What story do you tell yourself about what it means to be human?
This question matters because the way we frame humanity, will determine the future of humanity (and a load of other species too).
There is a strong story doing the rounds at the moment that humans are the problem. That the world would be better off without us. That we are greedy, selfish destroyers driving the extinction of many species (including our own). This is the story behind the creation of the anthropocene as a new geological epoch- one defined by the destructive capacities of humanity. This frame is summed up by images like the globe damaged by a human footprint
Or this recent BBC headline…
This idea that all humans have an insatiable tendency to consume is wildly inaccurate. The earth is not in a perilous position because of humans per se, but because of a group of humans with a particular economy and culture. Conflating the impacts of humans living under capitalism, with the entire human race, conveniently blinds us to the fact that it is our systems, not our species that are innately destructive. As Sheena Patel puts it in her novel, I’m a Fan:
“The West’s insistence that it is humans who are the antithesis to the Earth is short-sighted and incorrect. It is a certain kind of human built into a particular system whereby solid, physical things like ancestral land, a tree, the rivers, waters and rocks become unreal next to the dreamt up, magical apparatus of the stock market and quarterly growth”

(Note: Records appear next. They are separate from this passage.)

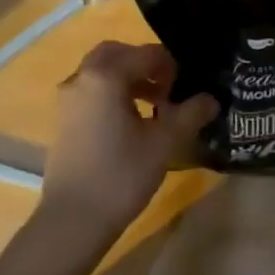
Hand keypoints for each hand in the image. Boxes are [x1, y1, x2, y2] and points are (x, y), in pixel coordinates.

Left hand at [40, 42, 216, 244]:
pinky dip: (112, 94)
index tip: (187, 85)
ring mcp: (68, 99)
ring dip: (128, 79)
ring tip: (155, 106)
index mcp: (105, 76)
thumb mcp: (164, 144)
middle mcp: (82, 78)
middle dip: (144, 64)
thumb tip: (211, 99)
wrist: (73, 220)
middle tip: (168, 86)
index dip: (170, 65)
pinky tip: (131, 123)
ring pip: (101, 73)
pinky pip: (91, 91)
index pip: (145, 54)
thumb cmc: (121, 175)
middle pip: (116, 54)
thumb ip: (189, 114)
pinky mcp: (64, 120)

So instead of the anthropocene, it would be more accurate to call this epoch the capitalocene, or the plantationocene in reference to its roots in modernization, homogeneity, and control, which were developed on historical plantations. The more we coalesce what it means to be human under capitalism, with what it means to be human per-se, the less we become able to move beyond capitalism.
This narrative about our insatiable greed, selfishness and destructive capacities is reinforced in popular culture, in some of my favourite TV shows like Succession, Ozark and House of Cards. I often come away from binging these feeling like I need to be nastier to succeed, that any virtuous behaviour is laughable naivety, that I need to ramp up my ruthlessness and reduce my kindness.
Humans are not inherently destructive. There are cultures all over the world where humans have lived in harmony with the natural world for millennia. In a recent conversation with Tyson Yunkaporta for The Long Time Academy podcast, he explained to me how many ecosystems struggle when humans stop playing a custodial role, whether that’s through actively caring for the ecosystem, or fertilising soil with urine, bones and shells from food, through to aboriginal bushfire-management. Humans, he told me, are actually a custodial species.
As historian Rutgar Bregman outlines in Humankind, to suggest humans are inherently selfish and competitive is a relatively recent phenomena that creates a self-fulfilling prophecy. The more the dominant view has emphasised that humans are self-interested, the more self-interested humans have become.
Given this pivotal moment in the history of the planet that we are living in, it’s time we prioritised telling stories of co-operation, of togetherness, of custodial humanity. Sometimes people object that these kinds of stories are less engaging. Audiences of hundreds of millions tuning into shows like Queer Eye, Sex Education, The Good Life, Grace & Frankie and Stranger Things, would suggest otherwise.
How can we possibly expect hundreds of millions of people to evolve our societies into ones that supports life, if we’re telling them that they are inherently bad? If we want people to step up and act in support of life on earth, let’s cultivate stories of interconnection, courage, humility, stewardship and awe for the extraordinary web of life that we’re part of.